### REQUIRED ACTION
When you copy the entries, omit the images and keep every word as it is.

(Records drawn from a dataset)
+ + +

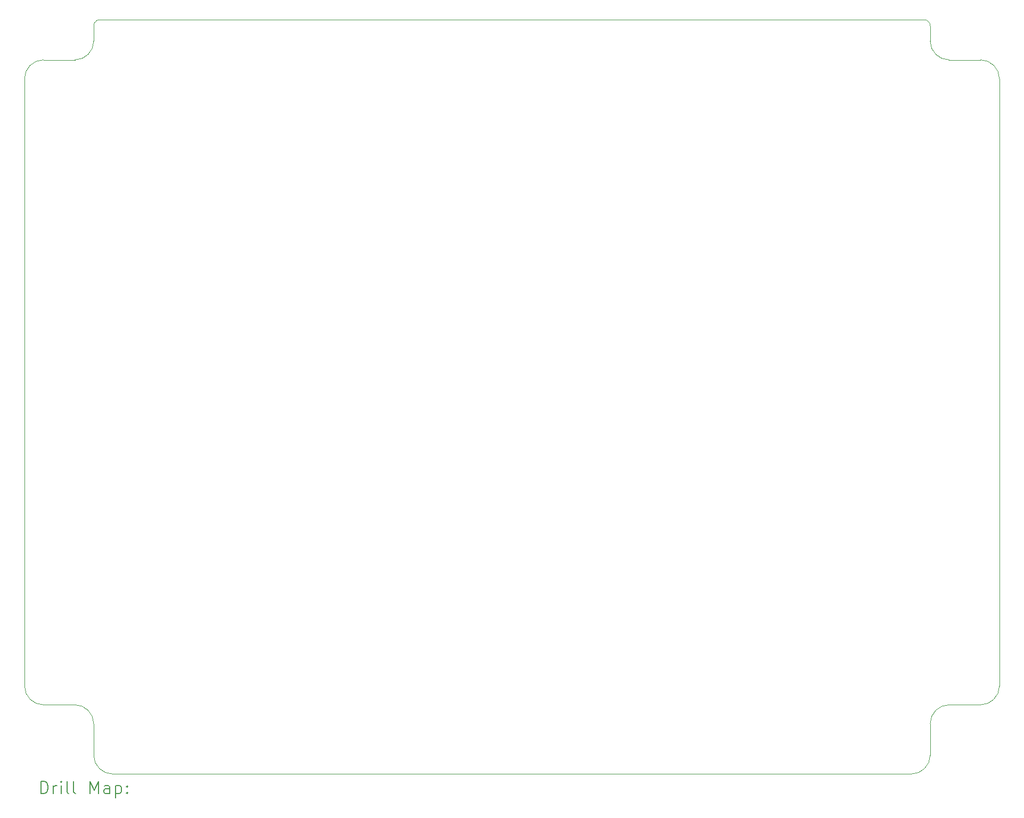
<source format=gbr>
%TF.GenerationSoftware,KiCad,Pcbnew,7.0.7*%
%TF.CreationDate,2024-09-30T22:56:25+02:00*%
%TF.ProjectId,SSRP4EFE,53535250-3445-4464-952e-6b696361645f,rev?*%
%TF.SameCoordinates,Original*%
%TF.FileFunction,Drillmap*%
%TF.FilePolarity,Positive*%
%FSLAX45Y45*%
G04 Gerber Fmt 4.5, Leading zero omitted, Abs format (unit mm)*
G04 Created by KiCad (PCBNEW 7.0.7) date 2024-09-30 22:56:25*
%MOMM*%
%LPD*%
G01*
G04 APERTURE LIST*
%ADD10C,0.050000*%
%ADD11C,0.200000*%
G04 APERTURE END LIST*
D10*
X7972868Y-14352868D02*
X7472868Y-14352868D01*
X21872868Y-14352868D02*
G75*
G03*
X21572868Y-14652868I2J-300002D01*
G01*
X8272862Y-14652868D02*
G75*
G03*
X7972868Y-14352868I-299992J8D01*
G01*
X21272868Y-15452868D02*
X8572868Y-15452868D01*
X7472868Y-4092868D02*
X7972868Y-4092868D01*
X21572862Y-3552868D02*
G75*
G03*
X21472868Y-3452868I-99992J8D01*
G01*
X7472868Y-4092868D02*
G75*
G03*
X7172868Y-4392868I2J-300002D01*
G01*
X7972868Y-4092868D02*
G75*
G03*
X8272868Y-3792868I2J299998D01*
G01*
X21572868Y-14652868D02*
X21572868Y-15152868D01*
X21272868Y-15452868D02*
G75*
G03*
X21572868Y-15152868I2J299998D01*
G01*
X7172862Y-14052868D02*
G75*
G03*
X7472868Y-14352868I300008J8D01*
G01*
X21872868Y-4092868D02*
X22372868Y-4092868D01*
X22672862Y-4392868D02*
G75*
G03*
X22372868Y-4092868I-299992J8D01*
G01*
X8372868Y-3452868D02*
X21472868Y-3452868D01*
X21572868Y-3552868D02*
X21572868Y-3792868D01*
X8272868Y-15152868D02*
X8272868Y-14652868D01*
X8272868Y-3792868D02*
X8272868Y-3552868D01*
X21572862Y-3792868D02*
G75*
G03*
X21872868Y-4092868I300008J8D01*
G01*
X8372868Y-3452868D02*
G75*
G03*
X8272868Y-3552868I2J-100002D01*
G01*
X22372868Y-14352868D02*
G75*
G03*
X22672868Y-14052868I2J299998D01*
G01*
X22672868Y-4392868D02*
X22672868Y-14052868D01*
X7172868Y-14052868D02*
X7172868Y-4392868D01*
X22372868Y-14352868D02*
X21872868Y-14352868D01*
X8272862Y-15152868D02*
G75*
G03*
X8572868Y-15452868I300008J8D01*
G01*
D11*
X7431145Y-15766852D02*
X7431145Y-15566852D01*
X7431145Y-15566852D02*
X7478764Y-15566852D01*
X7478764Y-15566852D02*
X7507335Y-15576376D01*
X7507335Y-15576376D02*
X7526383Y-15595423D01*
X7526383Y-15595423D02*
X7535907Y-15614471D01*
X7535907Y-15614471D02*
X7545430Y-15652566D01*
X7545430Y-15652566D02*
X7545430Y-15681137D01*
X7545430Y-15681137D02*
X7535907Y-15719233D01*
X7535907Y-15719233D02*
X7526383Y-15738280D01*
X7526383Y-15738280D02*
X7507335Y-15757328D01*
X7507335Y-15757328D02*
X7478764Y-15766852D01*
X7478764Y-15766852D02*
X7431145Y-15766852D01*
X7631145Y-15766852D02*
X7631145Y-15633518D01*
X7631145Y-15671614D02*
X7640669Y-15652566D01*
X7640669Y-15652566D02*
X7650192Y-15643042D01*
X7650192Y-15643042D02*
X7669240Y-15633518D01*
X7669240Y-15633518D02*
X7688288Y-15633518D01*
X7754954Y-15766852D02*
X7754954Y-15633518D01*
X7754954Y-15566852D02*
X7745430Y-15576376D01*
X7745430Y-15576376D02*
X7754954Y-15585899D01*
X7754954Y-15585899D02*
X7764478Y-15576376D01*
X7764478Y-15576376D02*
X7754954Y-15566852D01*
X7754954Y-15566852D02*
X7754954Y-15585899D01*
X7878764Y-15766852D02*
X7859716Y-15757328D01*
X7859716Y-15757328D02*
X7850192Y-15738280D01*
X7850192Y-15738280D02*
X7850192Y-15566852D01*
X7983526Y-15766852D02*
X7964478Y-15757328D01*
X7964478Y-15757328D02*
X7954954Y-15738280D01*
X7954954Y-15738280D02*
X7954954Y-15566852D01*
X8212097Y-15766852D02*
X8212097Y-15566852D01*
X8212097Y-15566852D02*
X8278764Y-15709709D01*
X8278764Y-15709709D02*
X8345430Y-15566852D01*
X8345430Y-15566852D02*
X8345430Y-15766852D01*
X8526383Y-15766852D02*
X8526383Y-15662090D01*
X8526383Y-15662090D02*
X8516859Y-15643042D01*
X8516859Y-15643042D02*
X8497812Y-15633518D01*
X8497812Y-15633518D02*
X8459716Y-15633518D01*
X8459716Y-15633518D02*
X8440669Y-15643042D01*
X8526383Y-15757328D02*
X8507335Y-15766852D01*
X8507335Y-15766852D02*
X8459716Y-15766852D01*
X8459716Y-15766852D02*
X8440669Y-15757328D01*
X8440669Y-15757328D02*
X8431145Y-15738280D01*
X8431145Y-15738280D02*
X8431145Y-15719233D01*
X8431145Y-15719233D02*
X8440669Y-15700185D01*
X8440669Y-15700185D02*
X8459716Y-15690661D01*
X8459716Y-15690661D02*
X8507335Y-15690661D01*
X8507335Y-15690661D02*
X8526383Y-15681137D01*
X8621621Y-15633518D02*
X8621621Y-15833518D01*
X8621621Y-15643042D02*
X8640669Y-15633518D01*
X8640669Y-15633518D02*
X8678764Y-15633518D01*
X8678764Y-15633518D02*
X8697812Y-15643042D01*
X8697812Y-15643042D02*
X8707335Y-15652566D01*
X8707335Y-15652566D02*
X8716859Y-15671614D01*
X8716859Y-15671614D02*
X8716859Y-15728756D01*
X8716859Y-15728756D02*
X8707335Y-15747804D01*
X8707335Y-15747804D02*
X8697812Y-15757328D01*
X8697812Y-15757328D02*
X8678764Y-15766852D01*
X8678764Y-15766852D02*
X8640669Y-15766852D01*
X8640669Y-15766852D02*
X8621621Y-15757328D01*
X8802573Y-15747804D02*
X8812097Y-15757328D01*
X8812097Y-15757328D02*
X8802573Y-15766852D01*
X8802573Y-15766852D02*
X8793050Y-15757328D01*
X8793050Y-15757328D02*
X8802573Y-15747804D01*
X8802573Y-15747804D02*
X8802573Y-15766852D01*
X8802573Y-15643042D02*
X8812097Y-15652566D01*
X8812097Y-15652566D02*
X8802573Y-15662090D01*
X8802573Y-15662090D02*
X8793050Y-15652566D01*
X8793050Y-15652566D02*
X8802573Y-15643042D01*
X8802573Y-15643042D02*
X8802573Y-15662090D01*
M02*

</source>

+ + +

### ANSWER BOX
<source format=gbr>
%TF.GenerationSoftware,KiCad,Pcbnew,7.0.7*%
%TF.CreationDate,2024-09-30T22:56:25+02:00*%
%TF.ProjectId,SSRP4EFE,53535250-3445-4464-952e-6b696361645f,rev?*%
%TF.SameCoordinates,Original*%
%TF.FileFunction,Drillmap*%
%TF.FilePolarity,Positive*%
%FSLAX45Y45*%
G04 Gerber Fmt 4.5, Leading zero omitted, Abs format (unit mm)*
G04 Created by KiCad (PCBNEW 7.0.7) date 2024-09-30 22:56:25*
%MOMM*%
%LPD*%
G01*
G04 APERTURE LIST*
%ADD10C,0.050000*%
%ADD11C,0.200000*%
G04 APERTURE END LIST*
D10*
X7972868Y-14352868D02*
X7472868Y-14352868D01*
X21872868Y-14352868D02*
G75*
G03*
X21572868Y-14652868I2J-300002D01*
G01*
X8272862Y-14652868D02*
G75*
G03*
X7972868Y-14352868I-299992J8D01*
G01*
X21272868Y-15452868D02*
X8572868Y-15452868D01*
X7472868Y-4092868D02*
X7972868Y-4092868D01*
X21572862Y-3552868D02*
G75*
G03*
X21472868Y-3452868I-99992J8D01*
G01*
X7472868Y-4092868D02*
G75*
G03*
X7172868Y-4392868I2J-300002D01*
G01*
X7972868Y-4092868D02*
G75*
G03*
X8272868Y-3792868I2J299998D01*
G01*
X21572868Y-14652868D02*
X21572868Y-15152868D01*
X21272868Y-15452868D02*
G75*
G03*
X21572868Y-15152868I2J299998D01*
G01*
X7172862Y-14052868D02*
G75*
G03*
X7472868Y-14352868I300008J8D01*
G01*
X21872868Y-4092868D02*
X22372868Y-4092868D01*
X22672862Y-4392868D02*
G75*
G03*
X22372868Y-4092868I-299992J8D01*
G01*
X8372868Y-3452868D02*
X21472868Y-3452868D01*
X21572868Y-3552868D02*
X21572868Y-3792868D01*
X8272868Y-15152868D02*
X8272868Y-14652868D01*
X8272868Y-3792868D02*
X8272868Y-3552868D01*
X21572862Y-3792868D02*
G75*
G03*
X21872868Y-4092868I300008J8D01*
G01*
X8372868Y-3452868D02*
G75*
G03*
X8272868Y-3552868I2J-100002D01*
G01*
X22372868Y-14352868D02*
G75*
G03*
X22672868Y-14052868I2J299998D01*
G01*
X22672868Y-4392868D02*
X22672868Y-14052868D01*
X7172868Y-14052868D02*
X7172868Y-4392868D01*
X22372868Y-14352868D02*
X21872868Y-14352868D01*
X8272862Y-15152868D02*
G75*
G03*
X8572868Y-15452868I300008J8D01*
G01*
D11*
X7431145Y-15766852D02*
X7431145Y-15566852D01*
X7431145Y-15566852D02*
X7478764Y-15566852D01*
X7478764Y-15566852D02*
X7507335Y-15576376D01*
X7507335Y-15576376D02*
X7526383Y-15595423D01*
X7526383Y-15595423D02*
X7535907Y-15614471D01*
X7535907Y-15614471D02*
X7545430Y-15652566D01*
X7545430Y-15652566D02*
X7545430Y-15681137D01*
X7545430Y-15681137D02*
X7535907Y-15719233D01*
X7535907Y-15719233D02*
X7526383Y-15738280D01*
X7526383Y-15738280D02*
X7507335Y-15757328D01*
X7507335Y-15757328D02*
X7478764Y-15766852D01*
X7478764Y-15766852D02*
X7431145Y-15766852D01*
X7631145Y-15766852D02*
X7631145Y-15633518D01*
X7631145Y-15671614D02*
X7640669Y-15652566D01*
X7640669Y-15652566D02*
X7650192Y-15643042D01*
X7650192Y-15643042D02*
X7669240Y-15633518D01*
X7669240Y-15633518D02*
X7688288Y-15633518D01*
X7754954Y-15766852D02*
X7754954Y-15633518D01*
X7754954Y-15566852D02*
X7745430Y-15576376D01*
X7745430Y-15576376D02*
X7754954Y-15585899D01*
X7754954Y-15585899D02*
X7764478Y-15576376D01*
X7764478Y-15576376D02*
X7754954Y-15566852D01*
X7754954Y-15566852D02*
X7754954Y-15585899D01*
X7878764Y-15766852D02*
X7859716Y-15757328D01*
X7859716Y-15757328D02*
X7850192Y-15738280D01*
X7850192Y-15738280D02*
X7850192Y-15566852D01*
X7983526Y-15766852D02*
X7964478Y-15757328D01*
X7964478Y-15757328D02*
X7954954Y-15738280D01*
X7954954Y-15738280D02*
X7954954Y-15566852D01*
X8212097Y-15766852D02*
X8212097Y-15566852D01*
X8212097Y-15566852D02*
X8278764Y-15709709D01*
X8278764Y-15709709D02*
X8345430Y-15566852D01*
X8345430Y-15566852D02*
X8345430Y-15766852D01*
X8526383Y-15766852D02*
X8526383Y-15662090D01*
X8526383Y-15662090D02*
X8516859Y-15643042D01*
X8516859Y-15643042D02*
X8497812Y-15633518D01*
X8497812Y-15633518D02*
X8459716Y-15633518D01*
X8459716Y-15633518D02*
X8440669Y-15643042D01*
X8526383Y-15757328D02*
X8507335Y-15766852D01*
X8507335Y-15766852D02*
X8459716Y-15766852D01*
X8459716Y-15766852D02*
X8440669Y-15757328D01*
X8440669Y-15757328D02*
X8431145Y-15738280D01*
X8431145Y-15738280D02*
X8431145Y-15719233D01*
X8431145Y-15719233D02*
X8440669Y-15700185D01*
X8440669Y-15700185D02*
X8459716Y-15690661D01*
X8459716Y-15690661D02*
X8507335Y-15690661D01*
X8507335Y-15690661D02*
X8526383Y-15681137D01*
X8621621Y-15633518D02*
X8621621Y-15833518D01*
X8621621Y-15643042D02*
X8640669Y-15633518D01*
X8640669Y-15633518D02*
X8678764Y-15633518D01*
X8678764Y-15633518D02*
X8697812Y-15643042D01*
X8697812Y-15643042D02*
X8707335Y-15652566D01*
X8707335Y-15652566D02*
X8716859Y-15671614D01*
X8716859Y-15671614D02*
X8716859Y-15728756D01*
X8716859Y-15728756D02*
X8707335Y-15747804D01*
X8707335Y-15747804D02*
X8697812Y-15757328D01*
X8697812Y-15757328D02*
X8678764Y-15766852D01*
X8678764Y-15766852D02*
X8640669Y-15766852D01*
X8640669Y-15766852D02*
X8621621Y-15757328D01*
X8802573Y-15747804D02*
X8812097Y-15757328D01*
X8812097Y-15757328D02*
X8802573Y-15766852D01*
X8802573Y-15766852D02*
X8793050Y-15757328D01*
X8793050Y-15757328D02*
X8802573Y-15747804D01*
X8802573Y-15747804D02*
X8802573Y-15766852D01*
X8802573Y-15643042D02*
X8812097Y-15652566D01*
X8812097Y-15652566D02*
X8802573Y-15662090D01*
X8802573Y-15662090D02*
X8793050Y-15652566D01*
X8793050Y-15652566D02*
X8802573Y-15643042D01*
X8802573Y-15643042D02*
X8802573Y-15662090D01*
M02*

</source>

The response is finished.